Transcribe all of the entries, matching each one exactly.

********

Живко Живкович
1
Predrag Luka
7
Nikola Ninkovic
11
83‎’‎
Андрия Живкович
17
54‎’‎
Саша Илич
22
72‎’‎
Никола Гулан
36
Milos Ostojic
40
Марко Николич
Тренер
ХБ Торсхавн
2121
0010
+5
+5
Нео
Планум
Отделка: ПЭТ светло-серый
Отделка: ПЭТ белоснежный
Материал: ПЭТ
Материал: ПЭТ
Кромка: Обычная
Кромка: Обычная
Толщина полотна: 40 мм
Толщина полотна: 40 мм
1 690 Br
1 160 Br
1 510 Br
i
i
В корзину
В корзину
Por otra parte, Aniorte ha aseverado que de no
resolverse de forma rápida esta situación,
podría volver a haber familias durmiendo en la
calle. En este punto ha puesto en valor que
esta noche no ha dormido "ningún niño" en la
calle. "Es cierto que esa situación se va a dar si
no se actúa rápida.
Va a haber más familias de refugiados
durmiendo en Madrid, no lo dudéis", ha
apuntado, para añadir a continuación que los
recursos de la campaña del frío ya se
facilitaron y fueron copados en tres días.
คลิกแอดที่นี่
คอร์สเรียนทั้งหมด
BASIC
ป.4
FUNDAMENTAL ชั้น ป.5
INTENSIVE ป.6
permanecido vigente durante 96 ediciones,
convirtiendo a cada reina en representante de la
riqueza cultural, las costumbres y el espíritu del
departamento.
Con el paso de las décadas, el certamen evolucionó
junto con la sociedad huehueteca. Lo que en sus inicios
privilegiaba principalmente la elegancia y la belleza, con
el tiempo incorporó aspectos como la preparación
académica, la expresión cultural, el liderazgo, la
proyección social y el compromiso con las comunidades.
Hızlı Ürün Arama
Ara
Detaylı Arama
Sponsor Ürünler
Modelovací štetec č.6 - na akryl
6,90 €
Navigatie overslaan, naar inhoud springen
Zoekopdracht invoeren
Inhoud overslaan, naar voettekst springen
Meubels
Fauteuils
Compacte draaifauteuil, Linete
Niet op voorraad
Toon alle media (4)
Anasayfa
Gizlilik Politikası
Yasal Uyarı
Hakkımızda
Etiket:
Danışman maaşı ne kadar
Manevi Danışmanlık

********

:: Solution to this task ::
Живко Живкович
1
Predrag Luka
7
Nikola Ninkovic
11
83‎’‎
Андрия Живкович
17
54‎’‎
Саша Илич
22
72‎’‎
Никола Гулан
36
Milos Ostojic
40
Марко Николич
Тренер
ХБ Торсхавн
2121
0010
+5
+5
Нео
Планум
Отделка: ПЭТ светло-серый
Отделка: ПЭТ белоснежный
Материал: ПЭТ
Материал: ПЭТ
Кромка: Обычная
Кромка: Обычная
Толщина полотна: 40 мм
Толщина полотна: 40 мм
1 690 Br
1 160 Br
1 510 Br
i
i
В корзину
В корзину
Por otra parte, Aniorte ha aseverado que de no
resolverse de forma rápida esta situación,
podría volver a haber familias durmiendo en la
calle. En este punto ha puesto en valor que
esta noche no ha dormido "ningún niño" en la
calle. "Es cierto que esa situación se va a dar si
no se actúa rápida.
Va a haber más familias de refugiados
durmiendo en Madrid, no lo dudéis", ha
apuntado, para añadir a continuación que los
recursos de la campaña del frío ya se
facilitaron y fueron copados en tres días.
คลิกแอดที่นี่
คอร์สเรียนทั้งหมด
BASIC
ป.4
FUNDAMENTAL ชั้น ป.5
INTENSIVE ป.6
permanecido vigente durante 96 ediciones,
convirtiendo a cada reina en representante de la
riqueza cultural, las costumbres y el espíritu del
departamento.
Con el paso de las décadas, el certamen evolucionó
junto con la sociedad huehueteca. Lo que en sus inicios
privilegiaba principalmente la elegancia y la belleza, con
el tiempo incorporó aspectos como la preparación
académica, la expresión cultural, el liderazgo, la
proyección social y el compromiso con las comunidades.
Hızlı Ürün Arama
Ara
Detaylı Arama
Sponsor Ürünler
Modelovací štetec č.6 - na akryl
6,90 €
Navigatie overslaan, naar inhoud springen
Zoekopdracht invoeren
Inhoud overslaan, naar voettekst springen
Meubels
Fauteuils
Compacte draaifauteuil, Linete
Niet op voorraad
Toon alle media (4)
Anasayfa
Gizlilik Politikası
Yasal Uyarı
Hakkımızda
Etiket:
Danışman maaşı ne kadar
Manevi Danışmanlık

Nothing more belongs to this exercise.